There are several other local cheesemakers whose work I can personally endorse:
- Edelweiss Creamery, near Monticello, picked up a blue ribbon for its Emmentaler, which the creamery makes in a copper kettle that produces 180 pound wheels. Noted for its holes, Emmentaler is a traditional cow’s milk cheese created in Switzerland, but it’s far richer than the so-called “Swiss Cheese” sold in the U.S. The version I’ve had from Edelweiss has a grassy flavor with a tinge of caramel sweetness. I haven’t had Edelweiss’s Gouda, which also got a ribbon this year.
- Maple Leaf Cheese is affiliated with Edelweiss, and is located a few miles to the south in the hamlet of Twin Groves. Although it did not place at this year’s ACS Awards, Maple Leaf has won accolades in the recent past for its aged Cheddars. I can attest to their sharp, crumbly, and occasionally crystalline deliciousness.
- Montchevre-Betin in Belmont is run by Frenchman Arnaud Solandt. It makes goat’s milk cheeses including an unusual goat’s milk “Mini Cabrie” and several flavored soft-fresh cheeses perfect for crackers. This year the company got a first-place ribbon for its Chevre in Blue, which is still on my list of cheeses to try.
- Lactalis USA, which also has a plant in Belmont, mass-manufactures soft-ripened French style cheeses for the American market.
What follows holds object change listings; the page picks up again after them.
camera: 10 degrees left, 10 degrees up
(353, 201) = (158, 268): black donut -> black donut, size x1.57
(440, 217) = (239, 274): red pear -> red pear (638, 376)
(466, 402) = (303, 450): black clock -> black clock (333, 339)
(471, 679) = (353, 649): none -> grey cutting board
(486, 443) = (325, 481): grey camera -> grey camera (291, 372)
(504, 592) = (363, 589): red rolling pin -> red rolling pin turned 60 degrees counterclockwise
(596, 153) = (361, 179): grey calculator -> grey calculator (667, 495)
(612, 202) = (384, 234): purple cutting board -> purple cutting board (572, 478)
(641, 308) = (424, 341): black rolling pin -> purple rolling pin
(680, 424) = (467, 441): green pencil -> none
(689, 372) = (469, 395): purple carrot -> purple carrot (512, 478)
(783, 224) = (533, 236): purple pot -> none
It’s President Brie is too uniform to compare to Brie from France, but that doesn’t keep teams from Lactalis from routinely preparing ribbon-winning wheels of Brie for the ACS contest.
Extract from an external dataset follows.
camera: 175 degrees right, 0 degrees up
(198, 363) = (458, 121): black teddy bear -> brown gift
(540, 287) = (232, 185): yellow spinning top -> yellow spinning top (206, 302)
- Carr Valley Cheese in La Valle, Sauk County, took 18 ribbons at the ACS show this year. Sid Cook, the company’s leader, has crafted an amazingly diverse variety of original cheeses with the milk of cows, goats, and sheep. Marisa, a rich sheep’s milk cheese named for Sid Cook’s daughter, placed first in its class for its fresh variety, and second in another class for its aged version.
Finally, I’ve saved the last spot in this post for the Mount Sterling Co-op Creamery, the only active cheese producer in my home county, which specializes in goat’s milk cheeses. The Mount Sterling Co-op earned a ribbon for its tasty raw milk cheddar at the ACS contest this year. The creamery’s best product, in my opinion, is the cave-aged Sterling Reserve, a washed rind cheese with a hard texture and varied flavor streaked with mouthwatering tanginess. Sterling Reserve won first place in its class last year at the Los Angeles International Dairy Competition, and it took second in its category early this spring at the World Championship Cheese contest in Madison, Wisconsin.
I could write more, and there are many local cheeses with rave reviews that I have yet to sample. Why waste time just reading about cheese here, though, when you could be out tasting new varieties for yourself? Mind you, there’s nothing wrong with Mild Cheddar and Co-Jack, but living in Wisconsin without sampling our more unique artisanal cheeses would be like living in Champagne and only drinking Kool-Aid. This is Cheese Paradise! Enjoying it is as easy as eating.